§ Provided entries:
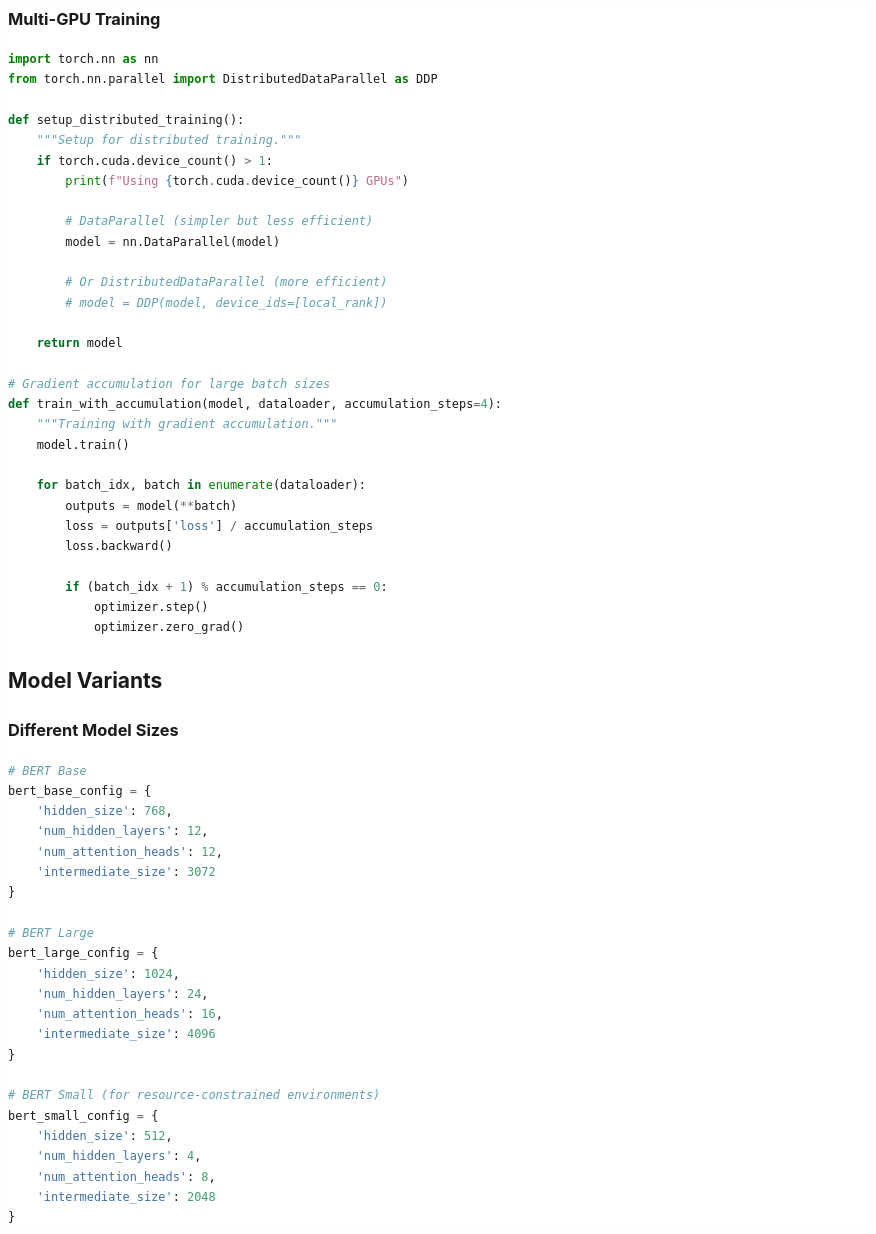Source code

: ### Multi-GPU Training

```python
import torch.nn as nn
from torch.nn.parallel import DistributedDataParallel as DDP

def setup_distributed_training():
    """Setup for distributed training."""
    if torch.cuda.device_count() > 1:
        print(f"Using {torch.cuda.device_count()} GPUs")
        
        # DataParallel (simpler but less efficient)
        model = nn.DataParallel(model)
        
        # Or DistributedDataParallel (more efficient)
        # model = DDP(model, device_ids=[local_rank])
    
    return model

# Gradient accumulation for large batch sizes
def train_with_accumulation(model, dataloader, accumulation_steps=4):
    """Training with gradient accumulation."""
    model.train()
    
    for batch_idx, batch in enumerate(dataloader):
        outputs = model(**batch)
        loss = outputs['loss'] / accumulation_steps
        loss.backward()
        
        if (batch_idx + 1) % accumulation_steps == 0:
            optimizer.step()
            optimizer.zero_grad()
```

## Model Variants

### Different Model Sizes

```python
# BERT Base
bert_base_config = {
    'hidden_size': 768,
    'num_hidden_layers': 12,
    'num_attention_heads': 12,
    'intermediate_size': 3072
}

# BERT Large
bert_large_config = {
    'hidden_size': 1024,
    'num_hidden_layers': 24,
    'num_attention_heads': 16,
    'intermediate_size': 4096
}

# BERT Small (for resource-constrained environments)
bert_small_config = {
    'hidden_size': 512,
    'num_hidden_layers': 4,
    'num_attention_heads': 8,
    'intermediate_size': 2048
}
```
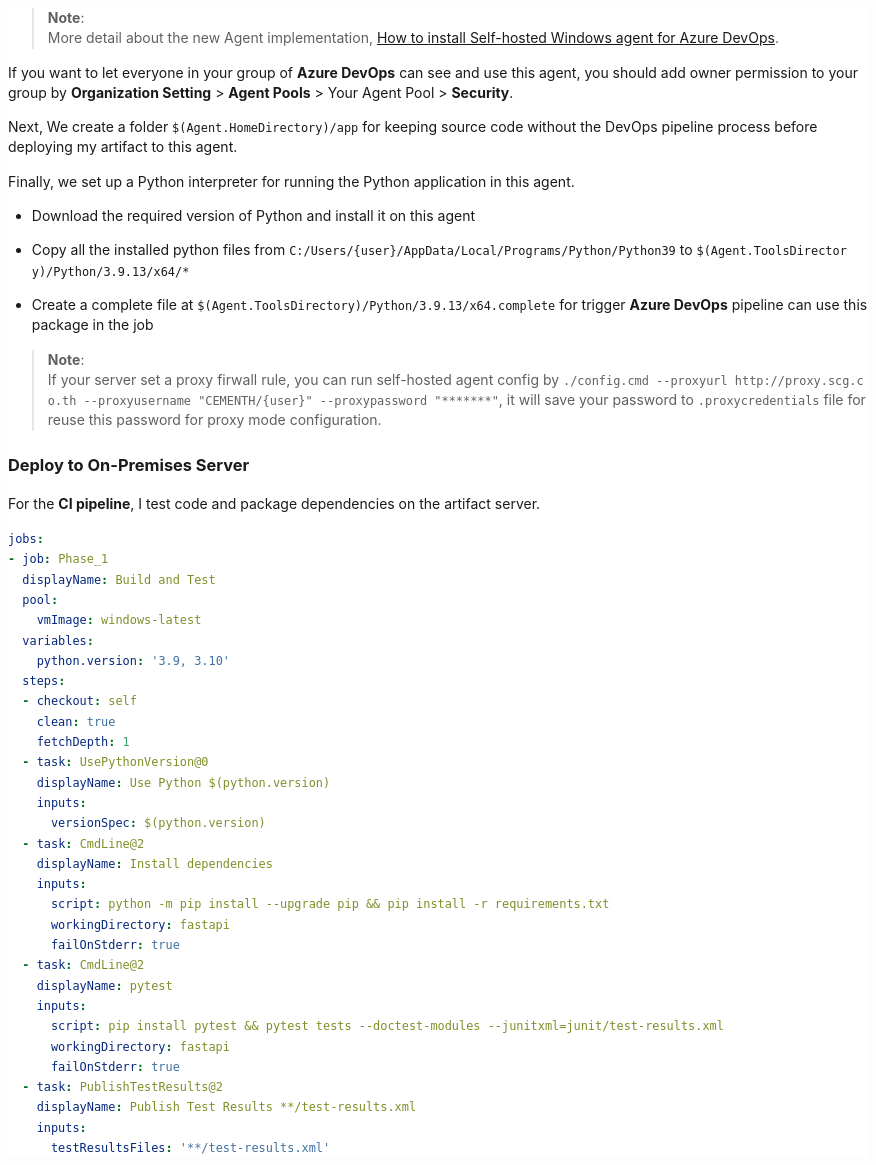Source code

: > **Note**: \
> More detail about the new Agent implementation,
> [How to install Self-hosted Windows agent for Azure DevOps](https://www.youtube.com/watch?v=xuKXO811O_w).

If you want to let everyone in your group of **Azure DevOps** can see and use this agent, you
should add owner permission to your group by
**Organization Setting** > **Agent Pools** > Your Agent Pool > **Security**.

Next, We create a folder `$(Agent.HomeDirectory)/app` for keeping source code without the DevOps pipeline
process before deploying my artifact to this agent.

Finally, we set up a Python interpreter for running the Python application in this agent.

- Download the required version of Python and install it on this agent

- Copy all the installed python files from `C:/Users/{user}/AppData/Local/Programs/Python/Python39`
  to `$(Agent.ToolsDirectory)/Python/3.9.13/x64/*`

- Create a complete file at `$(Agent.ToolsDirectory)/Python/3.9.13/x64.complete` for trigger **Azure DevOps**
  pipeline can use this package in the job

> **Note**: \
> If your server set a proxy firwall rule, you can run self-hosted agent config by
> `./config.cmd --proxyurl http://proxy.scg.co.th --proxyusername "CEMENTH/{user}" --proxypassword "*******"`,
> it will save your password to `.proxycredentials` file for reuse this password for proxy mode configuration.

### Deploy to On-Premises Server

For the **CI pipeline**, I test code and package dependencies on the artifact server.

```yaml
jobs:
- job: Phase_1
  displayName: Build and Test
  pool:
    vmImage: windows-latest
  variables:
    python.version: '3.9, 3.10'
  steps:
  - checkout: self
    clean: true
    fetchDepth: 1
  - task: UsePythonVersion@0
    displayName: Use Python $(python.version)
    inputs:
      versionSpec: $(python.version)
  - task: CmdLine@2
    displayName: Install dependencies
    inputs:
      script: python -m pip install --upgrade pip && pip install -r requirements.txt
      workingDirectory: fastapi
      failOnStderr: true
  - task: CmdLine@2
    displayName: pytest
    inputs:
      script: pip install pytest && pytest tests --doctest-modules --junitxml=junit/test-results.xml
      workingDirectory: fastapi
      failOnStderr: true
  - task: PublishTestResults@2
    displayName: Publish Test Results **/test-results.xml
    inputs:
      testResultsFiles: '**/test-results.xml'
```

§ Description of the task: Images stay out; the entries above are to be printed exactly.

§ Answer for the task:
Source code

: ### Multi-GPU Training

```python
import torch.nn as nn
from torch.nn.parallel import DistributedDataParallel as DDP

def setup_distributed_training():
    """Setup for distributed training."""
    if torch.cuda.device_count() > 1:
        print(f"Using {torch.cuda.device_count()} GPUs")
        
        # DataParallel (simpler but less efficient)
        model = nn.DataParallel(model)
        
        # Or DistributedDataParallel (more efficient)
        # model = DDP(model, device_ids=[local_rank])
    
    return model

# Gradient accumulation for large batch sizes
def train_with_accumulation(model, dataloader, accumulation_steps=4):
    """Training with gradient accumulation."""
    model.train()
    
    for batch_idx, batch in enumerate(dataloader):
        outputs = model(**batch)
        loss = outputs['loss'] / accumulation_steps
        loss.backward()
        
        if (batch_idx + 1) % accumulation_steps == 0:
            optimizer.step()
            optimizer.zero_grad()
```

## Model Variants

### Different Model Sizes

```python
# BERT Base
bert_base_config = {
    'hidden_size': 768,
    'num_hidden_layers': 12,
    'num_attention_heads': 12,
    'intermediate_size': 3072
}

# BERT Large
bert_large_config = {
    'hidden_size': 1024,
    'num_hidden_layers': 24,
    'num_attention_heads': 16,
    'intermediate_size': 4096
}

# BERT Small (for resource-constrained environments)
bert_small_config = {
    'hidden_size': 512,
    'num_hidden_layers': 4,
    'num_attention_heads': 8,
    'intermediate_size': 2048
}
```
Source code

: > **Note**: \
> More detail about the new Agent implementation,
> [How to install Self-hosted Windows agent for Azure DevOps](https://www.youtube.com/watch?v=xuKXO811O_w).

If you want to let everyone in your group of **Azure DevOps** can see and use this agent, you
should add owner permission to your group by
**Organization Setting** > **Agent Pools** > Your Agent Pool > **Security**.

Next, We create a folder `$(Agent.HomeDirectory)/app` for keeping source code without the DevOps pipeline
process before deploying my artifact to this agent.

Finally, we set up a Python interpreter for running the Python application in this agent.

- Download the required version of Python and install it on this agent

- Copy all the installed python files from `C:/Users/{user}/AppData/Local/Programs/Python/Python39`
  to `$(Agent.ToolsDirectory)/Python/3.9.13/x64/*`

- Create a complete file at `$(Agent.ToolsDirectory)/Python/3.9.13/x64.complete` for trigger **Azure DevOps**
  pipeline can use this package in the job

> **Note**: \
> If your server set a proxy firwall rule, you can run self-hosted agent config by
> `./config.cmd --proxyurl http://proxy.scg.co.th --proxyusername "CEMENTH/{user}" --proxypassword "*******"`,
> it will save your password to `.proxycredentials` file for reuse this password for proxy mode configuration.

### Deploy to On-Premises Server

For the **CI pipeline**, I test code and package dependencies on the artifact server.

```yaml
jobs:
- job: Phase_1
  displayName: Build and Test
  pool:
    vmImage: windows-latest
  variables:
    python.version: '3.9, 3.10'
  steps:
  - checkout: self
    clean: true
    fetchDepth: 1
  - task: UsePythonVersion@0
    displayName: Use Python $(python.version)
    inputs:
      versionSpec: $(python.version)
  - task: CmdLine@2
    displayName: Install dependencies
    inputs:
      script: python -m pip install --upgrade pip && pip install -r requirements.txt
      workingDirectory: fastapi
      failOnStderr: true
  - task: CmdLine@2
    displayName: pytest
    inputs:
      script: pip install pytest && pytest tests --doctest-modules --junitxml=junit/test-results.xml
      workingDirectory: fastapi
      failOnStderr: true
  - task: PublishTestResults@2
    displayName: Publish Test Results **/test-results.xml
    inputs:
      testResultsFiles: '**/test-results.xml'
```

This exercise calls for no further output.